TASK TO CARRY OUT: The exercise asks you to copy every line below in which "creators" appears.

[[ MATERIAL TO PROCESS, beginning ]]

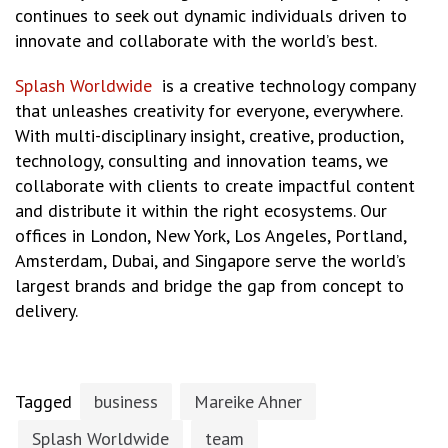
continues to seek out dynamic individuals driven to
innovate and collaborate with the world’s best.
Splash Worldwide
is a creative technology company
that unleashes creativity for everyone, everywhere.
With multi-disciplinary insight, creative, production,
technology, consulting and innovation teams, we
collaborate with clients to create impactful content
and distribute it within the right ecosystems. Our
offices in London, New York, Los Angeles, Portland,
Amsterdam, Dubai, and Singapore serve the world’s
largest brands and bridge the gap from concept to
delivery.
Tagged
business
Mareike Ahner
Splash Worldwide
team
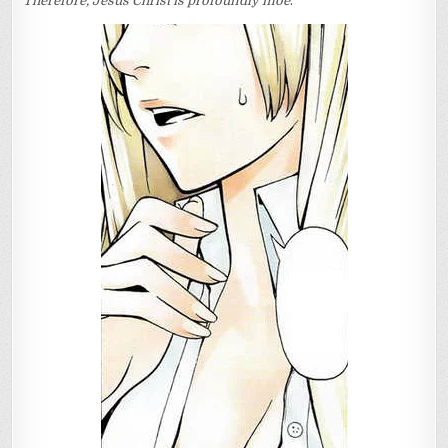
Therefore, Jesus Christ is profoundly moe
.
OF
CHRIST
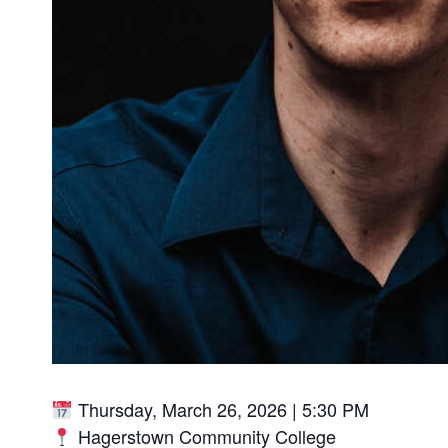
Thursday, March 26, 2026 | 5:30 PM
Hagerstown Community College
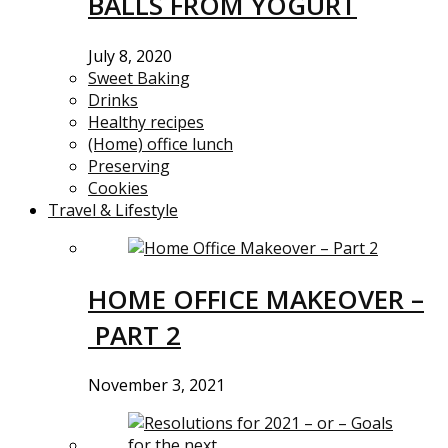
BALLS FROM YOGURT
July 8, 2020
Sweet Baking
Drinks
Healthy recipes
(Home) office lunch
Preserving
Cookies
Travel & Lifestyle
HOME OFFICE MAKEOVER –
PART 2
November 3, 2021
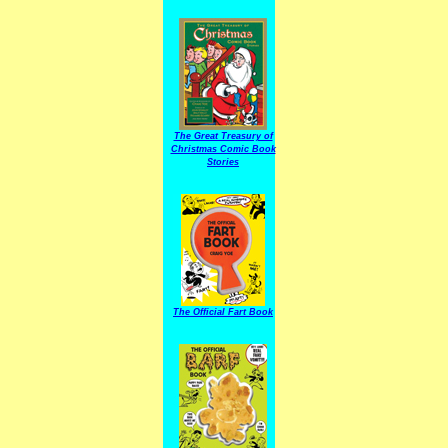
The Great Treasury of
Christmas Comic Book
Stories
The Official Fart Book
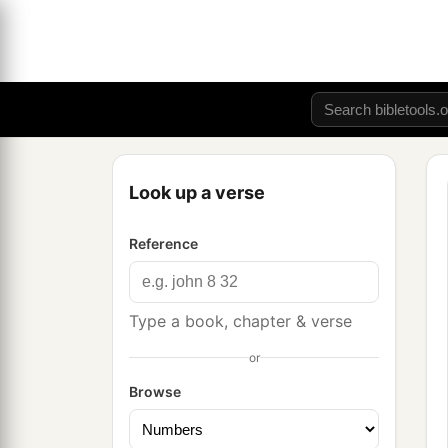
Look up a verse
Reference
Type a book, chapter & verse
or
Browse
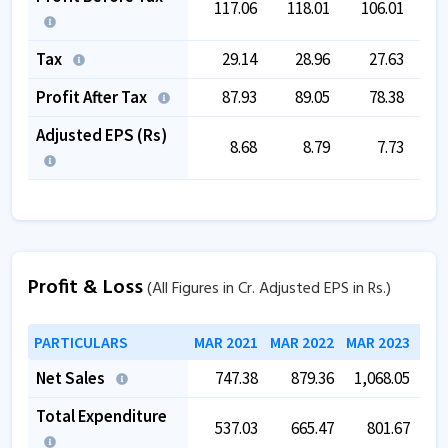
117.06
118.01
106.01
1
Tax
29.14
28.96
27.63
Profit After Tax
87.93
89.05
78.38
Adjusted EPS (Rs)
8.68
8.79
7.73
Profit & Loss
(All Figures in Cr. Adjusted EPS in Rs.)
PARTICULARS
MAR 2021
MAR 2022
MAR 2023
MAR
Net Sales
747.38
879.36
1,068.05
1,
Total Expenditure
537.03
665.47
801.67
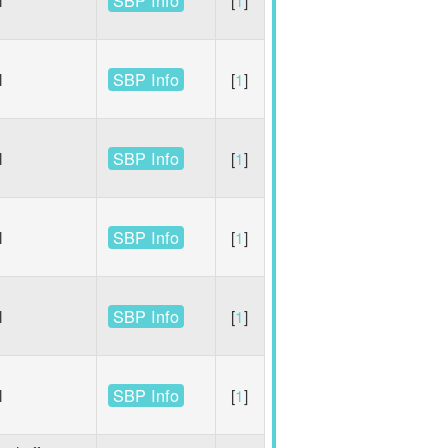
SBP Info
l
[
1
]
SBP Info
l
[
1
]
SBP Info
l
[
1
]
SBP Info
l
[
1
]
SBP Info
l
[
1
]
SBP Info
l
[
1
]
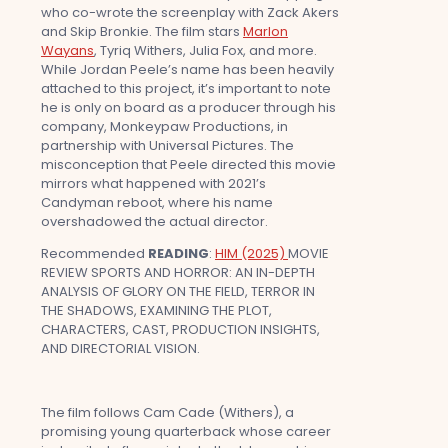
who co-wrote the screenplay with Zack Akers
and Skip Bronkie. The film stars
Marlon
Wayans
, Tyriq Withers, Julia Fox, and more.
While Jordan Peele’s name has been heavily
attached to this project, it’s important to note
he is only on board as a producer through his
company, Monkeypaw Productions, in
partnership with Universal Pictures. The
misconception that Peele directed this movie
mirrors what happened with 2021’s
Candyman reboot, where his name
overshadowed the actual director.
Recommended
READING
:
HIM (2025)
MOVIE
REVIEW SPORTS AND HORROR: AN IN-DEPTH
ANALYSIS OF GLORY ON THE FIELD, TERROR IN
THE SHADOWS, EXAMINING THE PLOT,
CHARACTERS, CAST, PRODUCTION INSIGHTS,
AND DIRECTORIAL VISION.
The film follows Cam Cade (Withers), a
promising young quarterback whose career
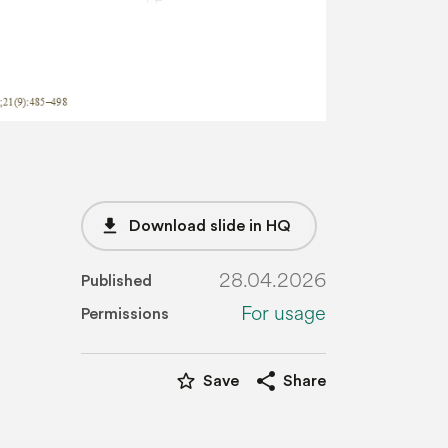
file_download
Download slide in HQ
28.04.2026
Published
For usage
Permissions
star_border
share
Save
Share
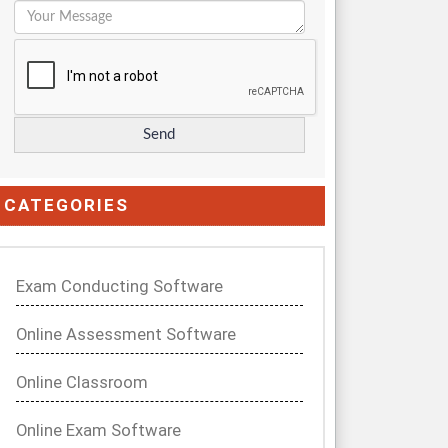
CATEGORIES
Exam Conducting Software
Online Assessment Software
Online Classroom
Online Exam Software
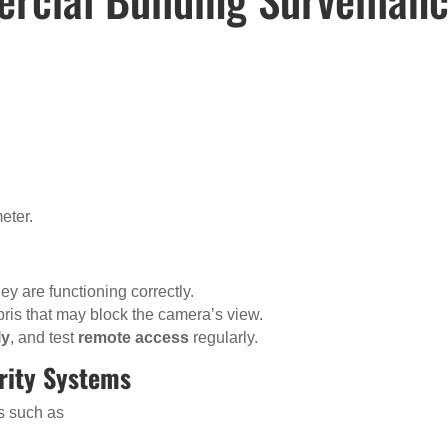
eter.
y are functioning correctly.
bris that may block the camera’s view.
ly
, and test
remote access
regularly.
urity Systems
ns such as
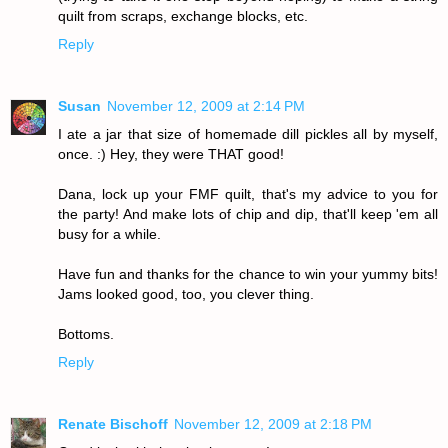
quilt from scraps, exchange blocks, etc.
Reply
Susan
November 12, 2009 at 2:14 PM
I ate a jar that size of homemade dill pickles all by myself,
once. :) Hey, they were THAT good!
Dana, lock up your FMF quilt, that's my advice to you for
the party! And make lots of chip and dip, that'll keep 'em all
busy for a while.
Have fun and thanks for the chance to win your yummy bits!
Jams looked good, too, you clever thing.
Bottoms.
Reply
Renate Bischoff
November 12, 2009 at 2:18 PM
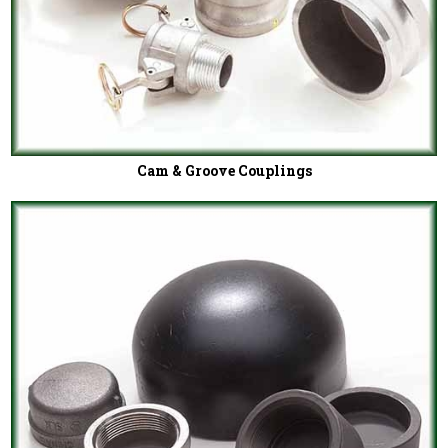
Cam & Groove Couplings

[[ MATERIAL TO PROCESS, end ]]
[[ MATERIAL TO PROCESS, beginning ]]

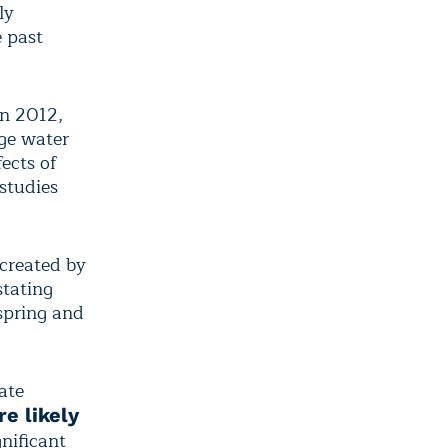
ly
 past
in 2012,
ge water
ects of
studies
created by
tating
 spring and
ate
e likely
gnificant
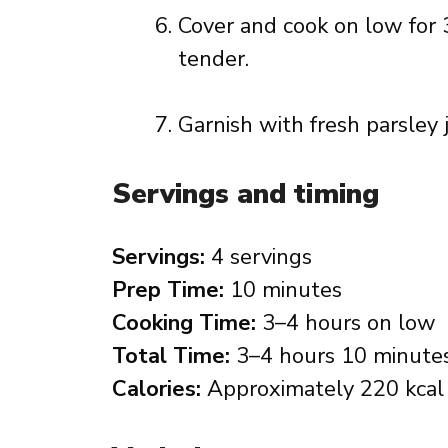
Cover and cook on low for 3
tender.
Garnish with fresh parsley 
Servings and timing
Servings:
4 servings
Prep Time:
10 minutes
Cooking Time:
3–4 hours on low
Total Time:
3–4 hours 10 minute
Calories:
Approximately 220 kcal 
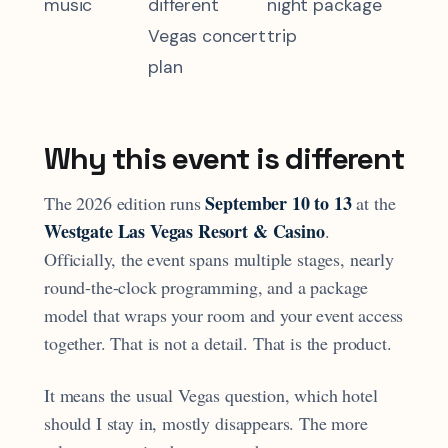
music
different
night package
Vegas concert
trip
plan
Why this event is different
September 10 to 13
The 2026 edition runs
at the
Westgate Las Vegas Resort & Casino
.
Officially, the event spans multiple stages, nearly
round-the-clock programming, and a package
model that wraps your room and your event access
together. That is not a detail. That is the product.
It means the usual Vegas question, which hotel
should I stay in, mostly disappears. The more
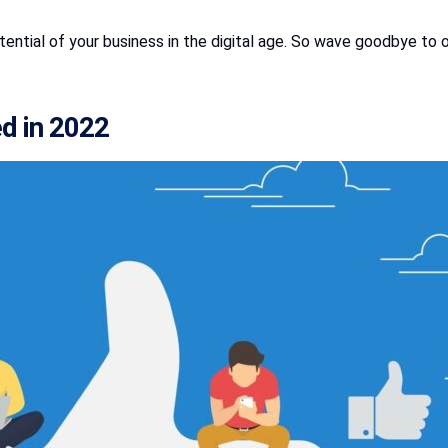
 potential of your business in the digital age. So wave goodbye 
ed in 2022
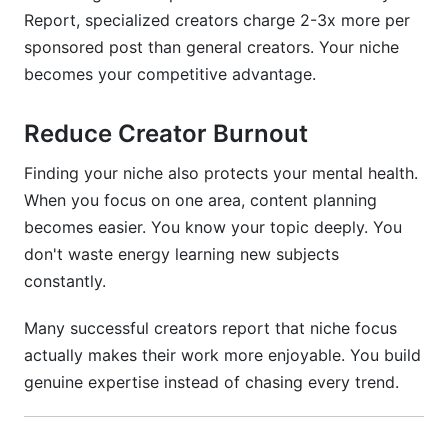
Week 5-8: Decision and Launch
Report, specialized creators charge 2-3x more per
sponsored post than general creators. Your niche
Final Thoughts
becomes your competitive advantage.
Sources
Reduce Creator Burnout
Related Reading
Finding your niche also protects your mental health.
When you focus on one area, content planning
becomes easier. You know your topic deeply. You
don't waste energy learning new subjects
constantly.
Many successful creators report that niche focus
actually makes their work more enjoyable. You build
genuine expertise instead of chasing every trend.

[[ MATERIAL TO PROCESS, end ]]

RESULT OF THE EXERCISE:
Report, specialized creators charge 2-3x more per
sponsored post than general creators. Your niche
Many successful creators report that niche focus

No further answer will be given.